Our guide to the Extended Extraordinary Regulatory Framework
BY: Nicola King
12 Nov 2020
To support your delivery in these unpredictable times we have developed new arrangements for adapted assessment under the ‘Extended Extraordinary Regulatory Framework’ for qualification delivery and assessment in 2020-2021. Read on for an overview of this framework, and how it applies to you.
What is EERF?
During the summer you will have been aware of the adapted assessment we were able to apply under Ofqual’s Extraordinary Regulatory Framework (ERF). This framework allowed young people that had completed at least 50% of their portfolios, and were unable to complete the rest because of lockdown and the ongoing pandemic, to be assessed and awarded their Arts Award. This method of assessment is no longer available, and any portfolios submitted for future moderations must be fully complete.
However, we recognise that Arts Award centres continue to be impacted by the government restrictions in place to manage the coronavirus outbreak, and in response to this we have developed adapted assessment arrangements, that support learners to achieve their qualifications in full. The Extended Extraordinary Regulatory Framework (EERF) ensures qualification delivery and assessment is manageable, whilst maintaining standards, to mitigate the impact of the pandemic on young people.
How can EERF support my delivery?
Adaptations under the Extended Extraordinary Regulatory Framework focus on:
- Support with planning your Arts Award programme including building in contingency plans and collecting evidence in digital format, as is our recommendation
- Adaptations to the evidence requirements and time guidance most notably at Silver and Gold
- Advice and guidance on how to meet the existing requirements of Arts Award making best use of digital tools and arts and culture
- The continuation of remote online moderation
Centres should download the ERRF Centre Guidance 2020-2021, which details the responsibilities of centres to ensure sufficient plans are put in place to support a range of young people to complete their Arts Award, building in any contingency plans so that young people are not disadvantaged by local or national restrictions.
How does this affect Discover, Explore and Bronze?

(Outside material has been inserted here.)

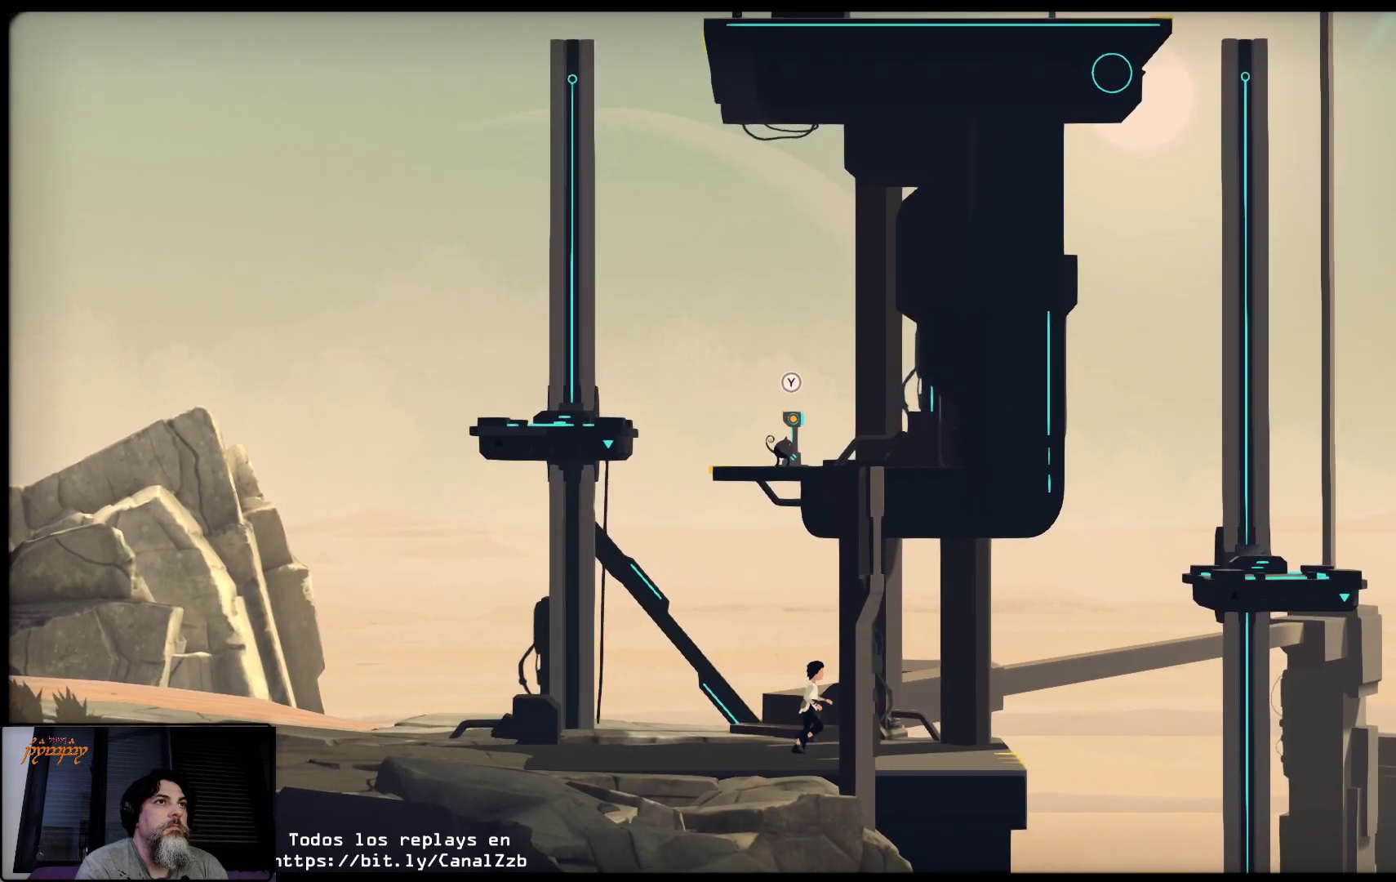
{"buttons": [], "left_stick": "right", "right_stick": "center", "events": []}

We have developed Adviser Guidance for 'Discover, Explore & Bronze' to support your delivery and, as you will see, these levels are all totally achievable through online, face to face, or blended learning, and the evidence requirements have not needed to be adapted.
However, you may need to make some adaptations to how you deliver these levels, for example;
- If you usually take your young people on a trip to the theatre or an art gallery you could instead stream a play or take a virtual tour of a gallery.
- Young people can participate in arts activities that you run in your centre, they could take part in online workshops, or they can be given activities to complete at home.
- Research about artists and arts organisations can be done online; where this may prove difficult for young people, advisers may need to provide a menu of crib sheets for young people with information for them to select, read and summarise what they have learnt.
- The sharing elements of these awards, whether that be sharing what they have learned, or delivering their skill share for Bronze Part D, can be done in their class or year group bubble, with you the adviser, in an online group session, or even with household members at home.
As well as referring to the adviser guidance you may also want to take a look at our previous blogs on ideas for remote delivery, particularly our blogs about Explore and Bronze which contain lots of helpful ideas and guidance for how you can complete these levels.
How does this affect Silver and Gold?
While Silver and Gold are achievable through remote or blended delivery there are some criteria, such as work experience or placements, that are more difficult to fulfil in our current climate. Our Adviser Guidance for 'Silver' and 'Gold' gives clear advice on acceptable adaptations to your Silver and Gold Arts programme delivery ensuring the qualifications are achievable.
The guidance clearly sets out suitable formats for young people to deliver their project such as;
- Performances, gallery installations, touring shows and curating and sharing for a live or online audience via social media, blogs or online platforms
- Live digital content sharing
- Online galleries
- Digital presentations / demonstration films
- Sharing with household members / teacher / adviser (it must be recorded in the portfolio how this took place)
As well as, for some parts, providing different options for how a young person could achieve more challenging criteria, such as in Gold Unit 1 Part B.
You may also want to take a look at our previous blogs about remote delivery ideas for Silver and going for Gold in unusual times which contain lots of helpful ideas and guidance for how you can complete these levels remotely.
What does this mean for moderation?
Adapted assessment arrangements are available to all centres delivering Arts Award this year. Unlike with ERF during the summer, centres are not required to apply for adapted assessment. Advisers should book their moderation as normal through the portal, and complete the regular Adviser Assessment Report Forms.
Currently we are only able to offer online moderation, but we do hope to return to face to face and postal moderation once we are able to do so. To support you with preparing for a digital moderation please do take a look at our resources on platforms for creating a digital portfolio and preparing, uploading and sending portfolios, as well as our blog on digital moderation. You may also want to watch a recording of our recent webinar on Evidencing and Moderating Digitally.